My intention to pursue art was expressed at an early age. For a kindergarten assignment, I drew my adult self as an artist with a paintbrush, in front of an easel. I began sewing around age five or six, and I made doll clothes and decorated dollhouses with miniature replicas of household items, including a few battery-powered lights.
As I got older, my interest in science and engineering grew. I enjoyed shop class and biology as much as home economics, and was thrilled to earn a first place medal in the California state science fair. My favorite projects generally involved building something, or documenting and explaining the work in an artistic way.
In college, I accumulated degrees and work experience in a range of technical fields: semiconductor manufacturing, robotics, finite element analysis, biomechanics, and aerospace engineering. I continued creating art, through painting, sculpture, stained glass, neon, ceramics, and upholstery. I also spent a ridiculous amount of time making elaborate Halloween costumes.

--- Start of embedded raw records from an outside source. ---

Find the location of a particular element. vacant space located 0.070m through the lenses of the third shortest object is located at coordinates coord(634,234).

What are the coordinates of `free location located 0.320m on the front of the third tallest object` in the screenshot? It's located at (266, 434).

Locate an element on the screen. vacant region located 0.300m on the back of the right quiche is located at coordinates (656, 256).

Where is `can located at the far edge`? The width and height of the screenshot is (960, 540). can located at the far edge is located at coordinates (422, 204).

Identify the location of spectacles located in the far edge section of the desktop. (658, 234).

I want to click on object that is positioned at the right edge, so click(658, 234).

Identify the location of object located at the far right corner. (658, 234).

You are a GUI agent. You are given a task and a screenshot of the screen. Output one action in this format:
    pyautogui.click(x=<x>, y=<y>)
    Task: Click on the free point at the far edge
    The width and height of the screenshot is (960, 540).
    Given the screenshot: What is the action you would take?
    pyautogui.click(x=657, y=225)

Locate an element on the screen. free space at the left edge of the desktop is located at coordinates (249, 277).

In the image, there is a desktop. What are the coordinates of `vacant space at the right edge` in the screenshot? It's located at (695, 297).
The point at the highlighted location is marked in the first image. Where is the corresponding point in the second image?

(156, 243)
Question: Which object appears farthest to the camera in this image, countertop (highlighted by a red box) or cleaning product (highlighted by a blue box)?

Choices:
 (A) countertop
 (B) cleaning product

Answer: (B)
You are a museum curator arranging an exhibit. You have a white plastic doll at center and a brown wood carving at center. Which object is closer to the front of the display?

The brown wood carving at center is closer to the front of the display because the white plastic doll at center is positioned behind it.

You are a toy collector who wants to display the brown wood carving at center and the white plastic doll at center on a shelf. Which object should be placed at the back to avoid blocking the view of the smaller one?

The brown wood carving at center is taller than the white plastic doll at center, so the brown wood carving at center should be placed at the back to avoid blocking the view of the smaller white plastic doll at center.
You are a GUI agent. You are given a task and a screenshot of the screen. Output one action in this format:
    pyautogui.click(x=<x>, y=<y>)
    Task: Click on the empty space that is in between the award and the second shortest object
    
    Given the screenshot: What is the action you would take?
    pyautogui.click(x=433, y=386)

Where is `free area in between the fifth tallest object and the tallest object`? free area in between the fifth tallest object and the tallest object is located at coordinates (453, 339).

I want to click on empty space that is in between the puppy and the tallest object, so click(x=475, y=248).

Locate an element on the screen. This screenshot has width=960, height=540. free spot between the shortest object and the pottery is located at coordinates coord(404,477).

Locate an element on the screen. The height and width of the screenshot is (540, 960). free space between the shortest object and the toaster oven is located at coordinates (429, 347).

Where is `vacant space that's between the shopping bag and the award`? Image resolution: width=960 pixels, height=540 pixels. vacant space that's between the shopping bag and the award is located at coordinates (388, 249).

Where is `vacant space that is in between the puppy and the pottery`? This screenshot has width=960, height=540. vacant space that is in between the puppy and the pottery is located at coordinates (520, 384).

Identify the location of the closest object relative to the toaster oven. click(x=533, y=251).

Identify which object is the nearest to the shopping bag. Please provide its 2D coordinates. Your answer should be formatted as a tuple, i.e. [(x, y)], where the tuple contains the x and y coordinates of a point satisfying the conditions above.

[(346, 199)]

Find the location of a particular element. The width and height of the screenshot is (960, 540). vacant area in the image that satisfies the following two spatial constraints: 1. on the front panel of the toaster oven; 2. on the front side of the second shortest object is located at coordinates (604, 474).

Eventually, I realized I could merge most of my interests into a career making illuminated clothing and other forms of light-up art. I quit my engineering day job, and immersed myself into the world of fabric-mounted electronics. The techniques I use now are the result of 20+ years of experimenting with materials, developing custom hardware and software, and to some degree, waiting for things that did not yet exist (like RGB LEDs!).
My “canvases” are arrays of LEDs embedded in fabrics and other structures, and I “paint” by manipulating coded algorithms, but my inner five year old approves of this direction.